Goal of the exercise = Write out each of the lines below, keeping every character the same and changing nothing.

(Collected data)
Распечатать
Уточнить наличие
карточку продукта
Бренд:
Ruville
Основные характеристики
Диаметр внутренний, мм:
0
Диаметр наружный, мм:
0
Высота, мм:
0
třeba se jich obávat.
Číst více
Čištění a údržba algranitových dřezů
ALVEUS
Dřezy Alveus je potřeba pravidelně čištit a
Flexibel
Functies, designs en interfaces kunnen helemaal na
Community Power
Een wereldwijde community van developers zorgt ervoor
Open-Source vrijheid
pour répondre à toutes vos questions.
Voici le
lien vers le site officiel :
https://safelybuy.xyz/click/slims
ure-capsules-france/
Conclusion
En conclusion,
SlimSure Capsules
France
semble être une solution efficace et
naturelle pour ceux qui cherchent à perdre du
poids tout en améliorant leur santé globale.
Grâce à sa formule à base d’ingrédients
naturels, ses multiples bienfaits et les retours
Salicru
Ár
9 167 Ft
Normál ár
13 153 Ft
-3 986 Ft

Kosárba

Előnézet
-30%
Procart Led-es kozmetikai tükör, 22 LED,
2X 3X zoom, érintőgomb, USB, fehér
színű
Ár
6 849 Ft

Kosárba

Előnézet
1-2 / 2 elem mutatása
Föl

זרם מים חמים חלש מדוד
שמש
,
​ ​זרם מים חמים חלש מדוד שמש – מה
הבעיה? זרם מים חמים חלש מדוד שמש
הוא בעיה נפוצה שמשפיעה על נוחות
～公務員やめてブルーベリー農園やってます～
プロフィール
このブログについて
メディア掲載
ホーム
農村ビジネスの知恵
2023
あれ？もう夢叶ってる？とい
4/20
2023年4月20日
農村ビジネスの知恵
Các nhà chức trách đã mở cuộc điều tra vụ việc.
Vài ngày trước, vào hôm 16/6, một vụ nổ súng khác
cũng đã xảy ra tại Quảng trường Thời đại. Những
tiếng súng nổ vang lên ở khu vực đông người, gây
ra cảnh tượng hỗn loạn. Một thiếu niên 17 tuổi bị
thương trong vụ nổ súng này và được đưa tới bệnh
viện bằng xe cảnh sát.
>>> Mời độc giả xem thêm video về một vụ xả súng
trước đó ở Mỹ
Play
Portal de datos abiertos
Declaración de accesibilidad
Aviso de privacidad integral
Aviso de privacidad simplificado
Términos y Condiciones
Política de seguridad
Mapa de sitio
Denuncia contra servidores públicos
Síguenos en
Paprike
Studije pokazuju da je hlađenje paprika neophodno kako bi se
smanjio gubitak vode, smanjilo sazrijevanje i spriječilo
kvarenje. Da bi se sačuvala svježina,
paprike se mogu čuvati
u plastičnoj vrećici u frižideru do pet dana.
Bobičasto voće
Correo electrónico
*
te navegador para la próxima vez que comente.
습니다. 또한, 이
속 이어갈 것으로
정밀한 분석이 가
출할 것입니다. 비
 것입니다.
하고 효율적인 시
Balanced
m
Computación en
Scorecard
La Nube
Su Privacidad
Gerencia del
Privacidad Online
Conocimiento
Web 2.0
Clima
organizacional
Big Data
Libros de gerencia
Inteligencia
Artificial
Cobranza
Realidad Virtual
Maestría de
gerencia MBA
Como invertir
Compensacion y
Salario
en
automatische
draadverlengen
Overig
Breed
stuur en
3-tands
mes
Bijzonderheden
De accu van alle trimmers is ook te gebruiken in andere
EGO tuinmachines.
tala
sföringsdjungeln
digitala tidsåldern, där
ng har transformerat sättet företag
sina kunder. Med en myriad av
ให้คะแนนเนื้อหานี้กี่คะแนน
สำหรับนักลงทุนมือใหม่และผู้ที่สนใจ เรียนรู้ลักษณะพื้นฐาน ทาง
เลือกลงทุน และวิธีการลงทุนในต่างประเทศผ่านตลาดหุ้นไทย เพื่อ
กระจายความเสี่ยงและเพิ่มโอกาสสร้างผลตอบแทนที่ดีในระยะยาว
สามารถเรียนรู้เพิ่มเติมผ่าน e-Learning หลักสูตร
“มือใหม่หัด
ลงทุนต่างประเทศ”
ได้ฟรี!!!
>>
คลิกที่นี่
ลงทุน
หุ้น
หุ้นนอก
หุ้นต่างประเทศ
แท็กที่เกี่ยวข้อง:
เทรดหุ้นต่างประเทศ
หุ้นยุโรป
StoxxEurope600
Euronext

Output for this exercise =
Распечатать
Уточнить наличие
карточку продукта
Бренд:
Ruville
Основные характеристики
Диаметр внутренний, мм:
0
Диаметр наружный, мм:
0
Высота, мм:
0
třeba se jich obávat.
Číst více
Čištění a údržba algranitových dřezů
ALVEUS
Dřezy Alveus je potřeba pravidelně čištit a
Flexibel
Functies, designs en interfaces kunnen helemaal na
Community Power
Een wereldwijde community van developers zorgt ervoor
Open-Source vrijheid
pour répondre à toutes vos questions.
Voici le
lien vers le site officiel :
https://safelybuy.xyz/click/slims
ure-capsules-france/
Conclusion
En conclusion,
SlimSure Capsules
France
semble être une solution efficace et
naturelle pour ceux qui cherchent à perdre du
poids tout en améliorant leur santé globale.
Grâce à sa formule à base d’ingrédients
naturels, ses multiples bienfaits et les retours
Salicru
Ár
9 167 Ft
Normál ár
13 153 Ft
-3 986 Ft

Kosárba

Előnézet
-30%
Procart Led-es kozmetikai tükör, 22 LED,
2X 3X zoom, érintőgomb, USB, fehér
színű
Ár
6 849 Ft

Kosárba

Előnézet
1-2 / 2 elem mutatása
Föl

זרם מים חמים חלש מדוד
שמש
,
​ ​זרם מים חמים חלש מדוד שמש – מה
הבעיה? זרם מים חמים חלש מדוד שמש
הוא בעיה נפוצה שמשפיעה על נוחות
～公務員やめてブルーベリー農園やってます～
プロフィール
このブログについて
メディア掲載
ホーム
農村ビジネスの知恵
2023
あれ？もう夢叶ってる？とい
4/20
2023年4月20日
農村ビジネスの知恵
Các nhà chức trách đã mở cuộc điều tra vụ việc.
Vài ngày trước, vào hôm 16/6, một vụ nổ súng khác
cũng đã xảy ra tại Quảng trường Thời đại. Những
tiếng súng nổ vang lên ở khu vực đông người, gây
ra cảnh tượng hỗn loạn. Một thiếu niên 17 tuổi bị
thương trong vụ nổ súng này và được đưa tới bệnh
viện bằng xe cảnh sát.
>>> Mời độc giả xem thêm video về một vụ xả súng
trước đó ở Mỹ
Play
Portal de datos abiertos
Declaración de accesibilidad
Aviso de privacidad integral
Aviso de privacidad simplificado
Términos y Condiciones
Política de seguridad
Mapa de sitio
Denuncia contra servidores públicos
Síguenos en
Paprike
Studije pokazuju da je hlađenje paprika neophodno kako bi se
smanjio gubitak vode, smanjilo sazrijevanje i spriječilo
kvarenje. Da bi se sačuvala svježina,
paprike se mogu čuvati
u plastičnoj vrećici u frižideru do pet dana.
Bobičasto voće
Correo electrónico
*
te navegador para la próxima vez que comente.
습니다. 또한, 이
속 이어갈 것으로
정밀한 분석이 가
출할 것입니다. 비
 것입니다.
하고 효율적인 시
Balanced
m
Computación en
Scorecard
La Nube
Su Privacidad
Gerencia del
Privacidad Online
Conocimiento
Web 2.0
Clima
organizacional
Big Data
Libros de gerencia
Inteligencia
Artificial
Cobranza
Realidad Virtual
Maestría de
gerencia MBA
Como invertir
Compensacion y
Salario
en
automatische
draadverlengen
Overig
Breed
stuur en
3-tands
mes
Bijzonderheden
De accu van alle trimmers is ook te gebruiken in andere
EGO tuinmachines.
tala
sföringsdjungeln
digitala tidsåldern, där
ng har transformerat sättet företag
sina kunder. Med en myriad av
ให้คะแนนเนื้อหานี้กี่คะแนน
สำหรับนักลงทุนมือใหม่และผู้ที่สนใจ เรียนรู้ลักษณะพื้นฐาน ทาง
เลือกลงทุน และวิธีการลงทุนในต่างประเทศผ่านตลาดหุ้นไทย เพื่อ
กระจายความเสี่ยงและเพิ่มโอกาสสร้างผลตอบแทนที่ดีในระยะยาว
สามารถเรียนรู้เพิ่มเติมผ่าน e-Learning หลักสูตร
“มือใหม่หัด
ลงทุนต่างประเทศ”
ได้ฟรี!!!
>>
คลิกที่นี่
ลงทุน
หุ้น
หุ้นนอก
หุ้นต่างประเทศ
แท็กที่เกี่ยวข้อง:
เทรดหุ้นต่างประเทศ
หุ้นยุโรป
StoxxEurope600
Euronext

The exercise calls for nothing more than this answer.